Alain Fraval / Peintures / Paysages ?


Récits-paysages
AFPD, 1997

Le deuil de l'ethnologue

Entre la vénérable maison blanche de Buffon et l’extrémité de l’antique galerie de botanique et de géologie du Muséum national d’histoire naturelle, un minuscule jardin vient d’être réalisé à la mémoire du botaniste Paul Jovet. Pionnier de l’écologie urbaine, il aurait eu cent ans en 1996 et poursuivait les plantes vagabondes entre les pavés des rues et les bords oubliés des voies ferrées.

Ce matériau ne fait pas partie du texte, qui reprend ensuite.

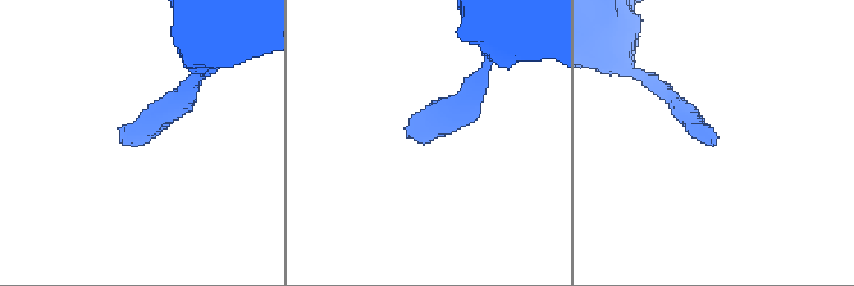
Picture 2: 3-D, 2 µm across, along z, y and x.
act=look view=em slice=yz step=8 show=tint pic=2 at=(136, 145)

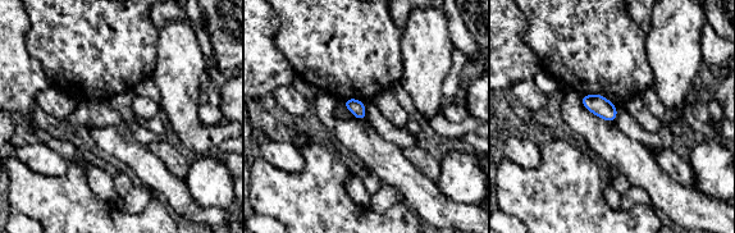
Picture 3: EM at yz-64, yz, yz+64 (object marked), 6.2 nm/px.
act=look view=em slice=planes show=letters at=same why='another direction'

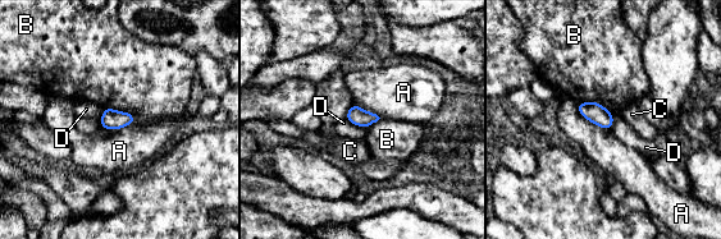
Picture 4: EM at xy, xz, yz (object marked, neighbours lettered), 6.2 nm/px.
act=pass each=A:other,B:other,C:other,D:other border=4:(576, 102), (584, 118), (610, 131) found='no lettered segment goes on from it'

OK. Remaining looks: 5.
act=look view=3d um=2 pic=1 at=(773, 147) why='branch stops here'

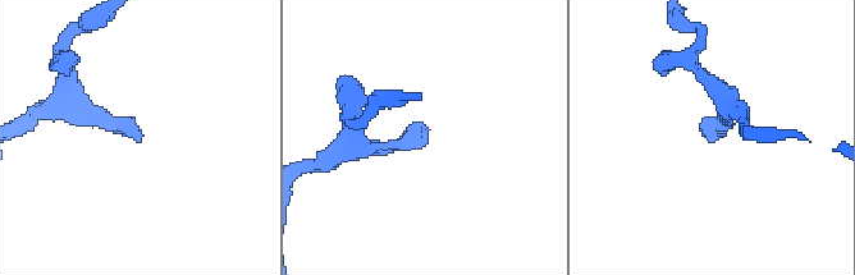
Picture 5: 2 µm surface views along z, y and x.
act=look view=em slice=yz step=8 show=letters pic=5 at=(425, 136)

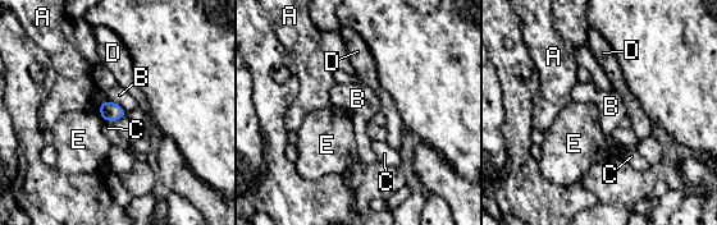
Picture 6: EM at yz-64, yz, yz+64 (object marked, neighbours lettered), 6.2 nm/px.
act=look view=em slice=planes show=letters at=same

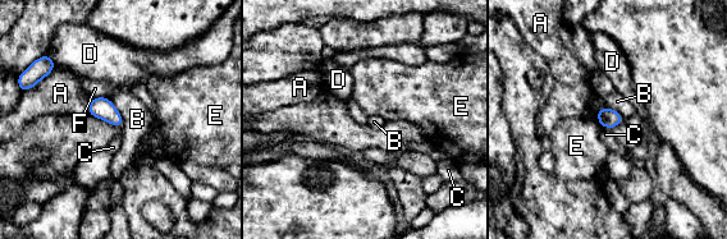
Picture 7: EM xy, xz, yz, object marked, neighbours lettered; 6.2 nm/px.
act=pass width_nm=130 each=A:other,B:other,C:other,D:other,E:other,F:other found='no lettered segment goes on from it'

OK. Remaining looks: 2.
act=look view=em slice=yz step=4 show=tint pic=1 at=(904, 79) why='free end'

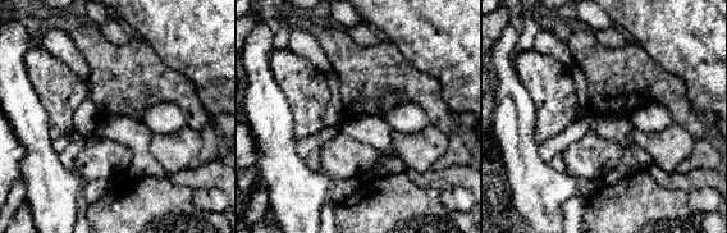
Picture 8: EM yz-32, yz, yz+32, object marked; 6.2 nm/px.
act=look view=em slice=planes show=letters at=same why='cut it another way'

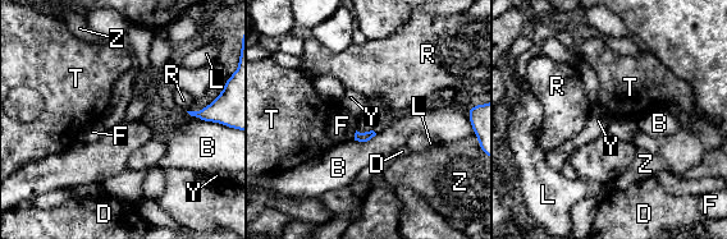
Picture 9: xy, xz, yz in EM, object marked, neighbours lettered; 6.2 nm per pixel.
act=pass longest_contact=B:150nm each=B:other,D:other,F:other,L:other,R:other,T:other,Y:other,Z:other border=9:(200, 119), (222, 124) found='no lettered segment goes on from it'

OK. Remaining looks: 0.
act=done edits=none rest=unchecked

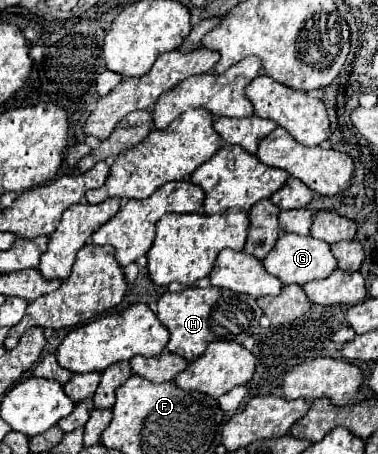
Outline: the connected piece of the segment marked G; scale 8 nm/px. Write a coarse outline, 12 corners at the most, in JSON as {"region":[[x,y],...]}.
{"region":[[281,234],[263,260],[283,284],[321,280],[337,268],[331,246]]}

Ce jardin a été édifié à l’initiative de l’ethnologue qui s’est passionnée pour l’étude des us et coutumes de la tribu des botanistes, espèce aujourd’hui menacée de disparition. Aidée par un scénographe et une paysagiste, Bernadette Lizet a rassemblé, à la manière des traditionnelles collections botaniques, les plantes étudiées et aimées par le botaniste. Contenue par des bordures de buis et accompagnée par de petits panneaux explicatifs, solitaire ou par petits groupes, chaque plante est chargée d’évoquer les manies et les passions du scientifique. Ses plantes préférées : par exemple, Senecio pallidus, évadé du jardin d’Oxford au siècle dernier et repéré en 1963 à Boulogne sur Mer par notre Sherlock Holmes Les espèces réellement sauvages : le pissenlit et la benoîte qui se ressemaient spontanément dans la bassine en fer-blanc, posée au coin du balcon de sa maison d’Athis-Mons. Et les fausses sauvages, en fait transportées, transplantées par les hommes et les animaux car incapables de voyager par leurs propres moyens comme le baccharis ou Euphorbia lathyris. Les plantes échangées aussi entre amoureux de la botanique et les plantes familières, fruitières ou potagères, tel cet étonnant poireau perpétuel.

Au-dessus de ce mémorial respectueux, des silhouettes sombres de plantes « jovetiennes » règnent comme des spectres amicaux : entre autres, un Bidens, irréductible voyageur venu clandestinement d’Amérique du Nord. Ce jardin est un hommage, autant à un éminent érudit qu’à l’ethnie en péril des botanistes. Après la disparition de l’« objet d’étude » de l’ethnologue, celle-ci en a construit le deuil en inventant le lieu de sa mémoire, comme pour un cénotaphe à inscrire dans l’éternité du Jardin des Plantes.